(PASSAGE Opens)

If you want your link/blurb on the Facebook page, or your Facebook author page, post it, and Victoria will repost for you.

Here are the links to the website and Facebook page:

website: http://witchyebooks.blogspot.com/ (newly updated from last year - I will start putting books up on October 28, adding prices the night before the promo)

Facebook page - which has a good number of likes: https://www.facebook.com/WitchyBooks

You can send your donation to paypal at my email catethewriter (at) gmail (dot) com. I'll take donations up to October 28. *Be sure to send it as a gift - that way there won't be any fees.
*


----------



## NRWick (Mar 22, 2011)

Hi Cate,

I was just thinking that if you'd like some more SWAG, I'd love to donate paperback copies of my Dark Ascension series (Land of No Angels, Land of No Mortals, and Land of No Demons).

(PASSAGE Closes)
(RAW DATA Opens)

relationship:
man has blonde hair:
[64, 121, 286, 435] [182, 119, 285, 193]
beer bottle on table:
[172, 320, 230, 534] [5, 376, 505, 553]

(RAW DATA Closes)

(WHAT YOU SHOULD DO)
Continue the forum thread about the Witchy Books ebook promotion, picking up right after NRWick's offer to donate paperback copies of the Dark Ascension series.

(EXERCISE RESULT)
----------



## notreallyhere (Oct 8, 2011)

NRWick said:


> Hi Cate,
> 
> I was just thinking that if you'd like some more SWAG, I'd love to donate paperback copies of my Dark Ascension series (Land of No Angels, Land of No Mortals, and Land of No Demons).


That would be great! I'll add them to the rafflecopter and the giveaway page. Thanks, NR!


----------



## notreallyhere (Oct 8, 2011)

And for those of you who can't embed rafflecopter (wordpress.com, I'm looking at you), here is the link:

http://www.rafflecopter.com/rafl/share-code/ZjAxOWZiMmVkYjM0MGQ5MjA3ZGFmMWE4ZTFiNDU4OjQ=/

It will take them straight to the rafflecopter on the main site.

ETA: linkie fixed


----------



## notreallyhere (Oct 8, 2011)

We have a fab, diverse group this year. Who wants to join us?


----------



## notreallyhere (Oct 8, 2011)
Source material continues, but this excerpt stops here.